Going out on Tue afternoon as well headed for the drill ship Proteus and returning on Wednesday. The tuna should be hungry with a full moon. Tight Lines. :thumbup:


----------



## sniperpeeps (Mar 5, 2011)

We are leaving Monday back late Tuesday, good luck to y'all 


Sent from my iPhone using Tapatalk


----------



## k-dog (May 15, 2013)

Good luck to all going out may the tuna gods be with you.


----------



## syrupdawg (Dec 4, 2013)

As bad as I want to go I guess we are going to hold off. Bouyweather and NOAA are closing the weather window for Wednesday.


----------



## sealark (Sep 27, 2007)

The weather at this time of the year doesn't change or get much different than the Mon, Tues forcast.
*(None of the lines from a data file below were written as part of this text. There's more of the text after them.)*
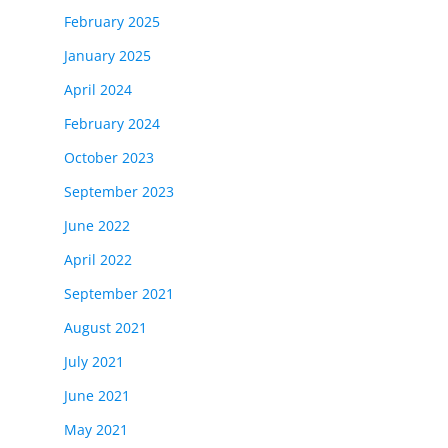
February 2025
January 2025
April 2024
February 2024
October 2023
September 2023
June 2022
April 2022
September 2021
August 2021
July 2021
June 2021
May 2021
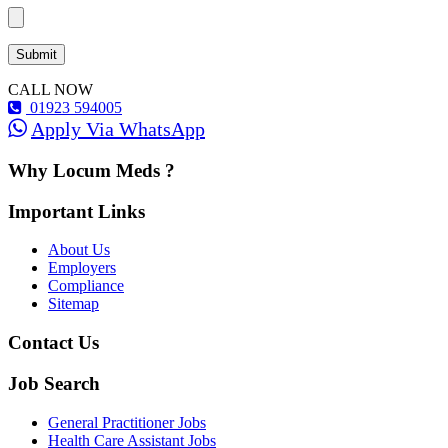
CALL NOW
01923 594005
Apply Via WhatsApp
Why Locum Meds ?
Important Links
About Us
Employers
Compliance
Sitemap
Contact Us
Job Search
General Practitioner Jobs
Health Care Assistant Jobs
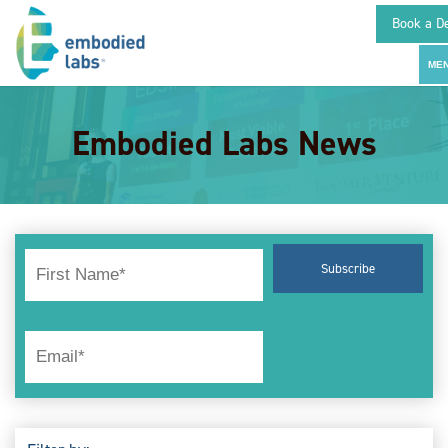
Book a D
Embodied Labs News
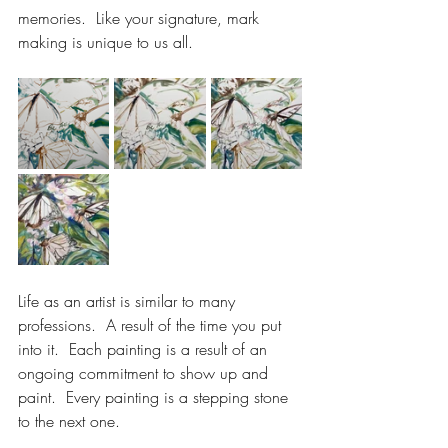
memories.  Like your signature, mark 
making is unique to us all.
Life as an artist is similar to many 
professions.  A result of the time you put 
into it.  Each painting is a result of an 
ongoing commitment to show up and 
paint.  Every painting is a stepping stone 
to the next one.  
Go out Sun evening it usually drops prior to the fronts in the pm then picks up in the am as the temperatures raise over the waters from sunrise.


----------



## eddy2419 (Oct 28, 2007)

Looks doable to me. The south wind coming back would make it a go for me and my smaller boat.

Are your fingers sore from picking cotton?


----------



## syrupdawg (Dec 4, 2013)

They calloused up after the first week lol...no the hassle of towing boat to Pensacola and everything for such a short trip we are just going to go bottom fishing from Mexico Beach. My dad doesn't like doing overnight trips and he wants to go fishing so I can live with hopefully catching some nice gags


----------



## sniperpeeps (Mar 5, 2011)

It blew 10-15 kts....well more like 15 the entire trip.


Sent from my iPhone using Tapatalk


----------



## syrupdawg (Dec 4, 2013)

sniperpeeps said:


> It blew 10-15 kts....well more like 15 the entire trip.
> 
> 
> Sent from my iPhone using Tapatalk


How did y'all do?


----------



## sniperpeeps (Mar 5, 2011)

syrupdawg said:


> How did y'all do?




4 man limit of yellows and a bunch of blacks 


Sent from my iPhone using Tapatalk


----------



## syrupdawg (Dec 4, 2013)

sniperpeeps said:


> 4 man limit of yellows and a bunch of blacks
> 
> 
> Sent from my iPhone using Tapatalk


Sounds like a great trip I'm glad I postponed ours with the line coming through now


----------